Listed Building – Grade II
- Official name: Town Hall
- Designated: 16 December 2009
- Reference no.: 1393610

= Letchworth Town Hall =

Municipal building in Letchworth, Hertfordshire, England

Letchworth Town Hall is a municipal building in Broadway, Letchworth, Hertfordshire, England. The town hall, which was the headquarters of Letchworth Urban District Council, is a Grade II listed building.

==History==
Letchworth was developed in the early 20th century based on the ideas of the social reformer, Ebenezer Howard, and the master-planners, Richard Barry Parker and Raymond Unwin, around a boulevard known as Broadway, which formed the diagonal southwest-northeast axis of the proposed garden city. After significant population growth, in part associated with arrival of the Spirella Corset Company in the town, the area became an urban district in 1919. In this context civic leaders decided to procure a town hall: the site they selected was open land on the east side of Broadway. At the same time they established Broadway Gardens, which was initially known as the Town Square.

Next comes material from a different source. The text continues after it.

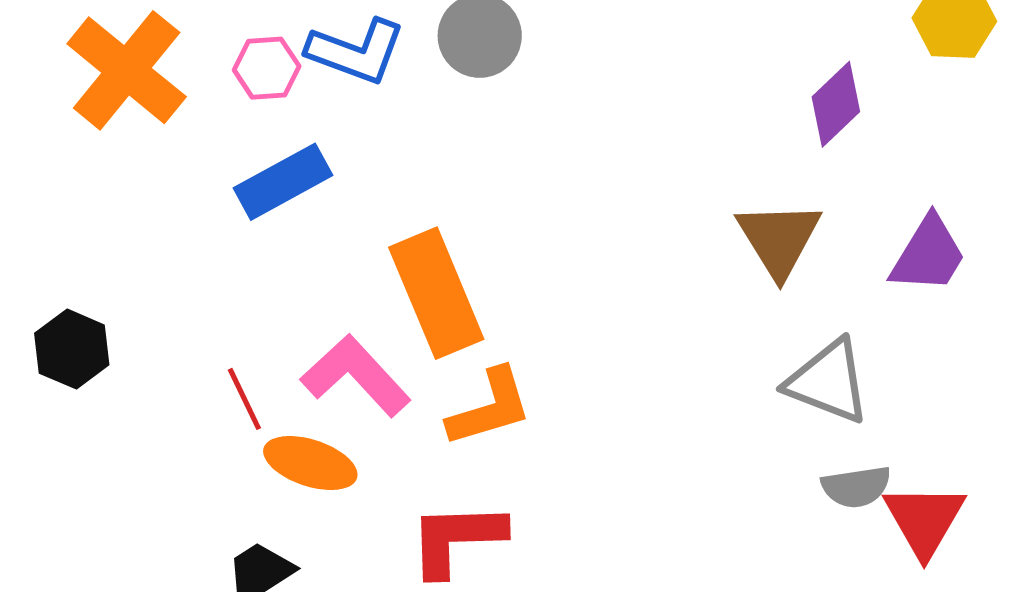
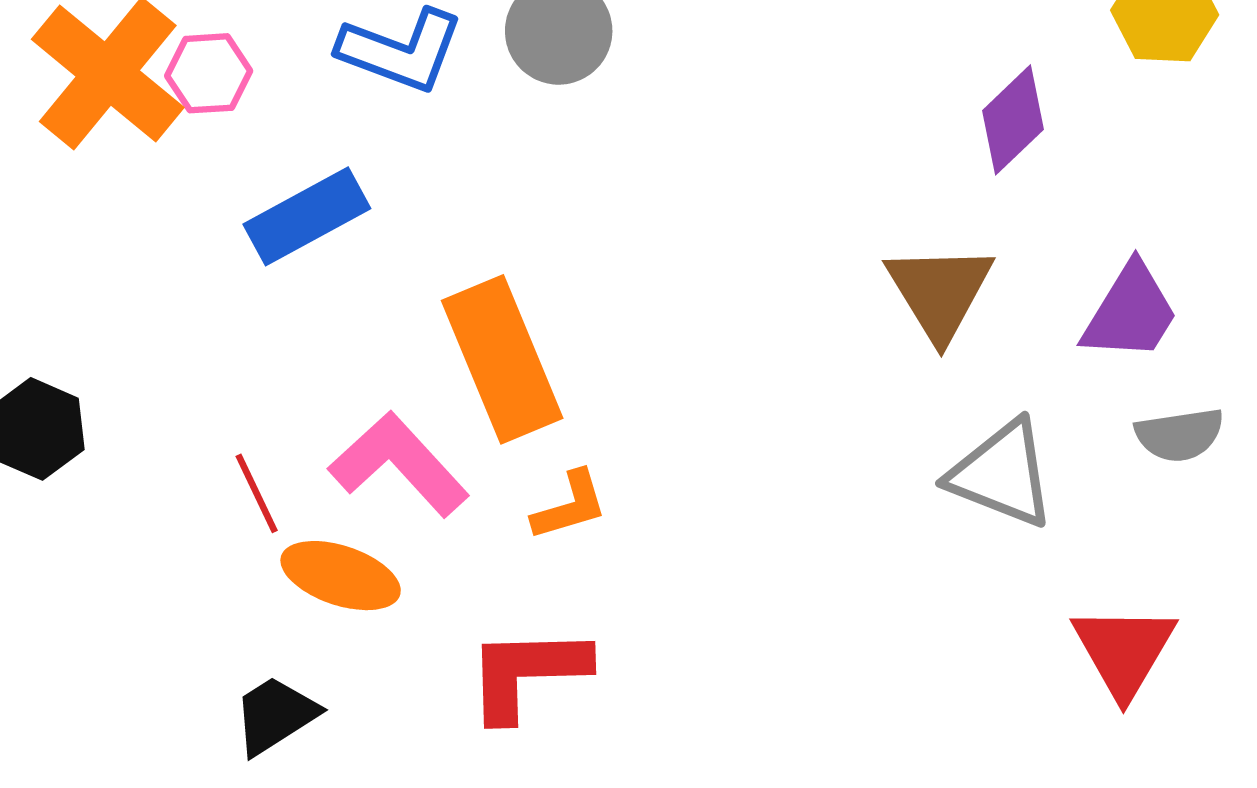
pink hexagon: (267, 68) -> (209, 73), moved
orange L-shape: (490, 408) -> (570, 506), size x0.7
gray semicircle: (856, 487) -> (1180, 435), moved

The new building was designed by Robert Bennett and Wilson Bidwell in the Neo-Georgian style, built in red brick with stone dressings and completed in 1935. The design involved a symmetrical main frontage with eleven bays facing the northeast corner of the Town Square with the wing sections slightly projected forward; the central section of five bays, featured a doorway with a fanlight flanked by Corinthian order pilasters supporting an open pediment on with a cartouche in the tympanum. The wing sections featured prominent round headed windows with cast iron balconies on the first floor. There were sash windows on the first and second floors and, at roof level, there was a clock tower with a cupola and a weather vane. Internally, the principal room was the council chamber, which was panelled, on the second floor. An electro-mechanical clock was installed in the tower to commemorate the life of Councillor Charles Francis Ball, who had died in June 1933, and in whose memory the Ball Memorial Gardens were also established to the east of Norton Way South in 1936. The building was initially called the "Council House", but was renamed the "Town Hall" in 1960.

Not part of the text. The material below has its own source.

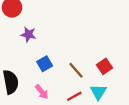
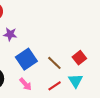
blue square: (45, 64) -> (26, 59), size x1.5

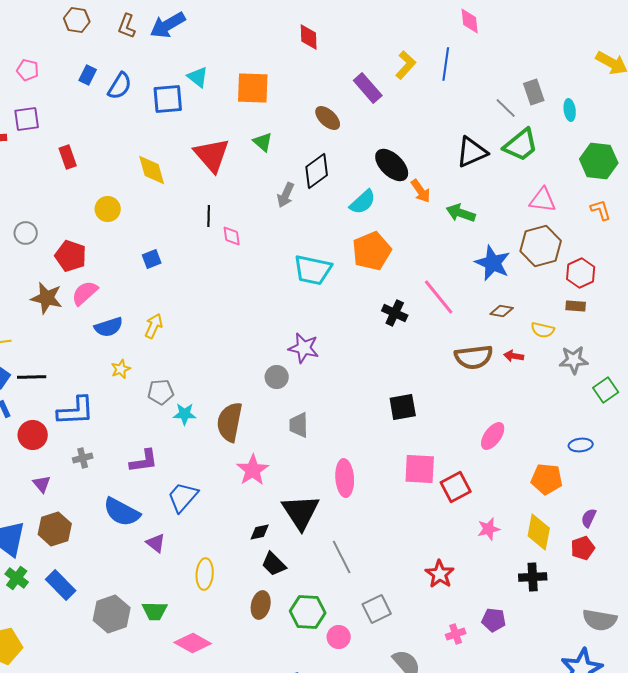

The building continued to serve as the headquarters of Letchworth Urban District Council until 1974 when that council was abolished on the formation of North Hertfordshire District Council, which, shortly after its creation, established its headquarters in a new office building nearby on Gernon Road. Letchworth Town Hall continued to be used as additional office space for the new council until 2007, when it fell vacant.

After an extensive programme of restoration works to a design by Scott Brownrigg, the building was re-opened as an administrative centre for North Hertfordshire College in 2013. The clock in the clock tower, which by then had become one of the few remaining electro-mechanical clocks not to be replaced by an electrically motorised device, was restored in summer 2017.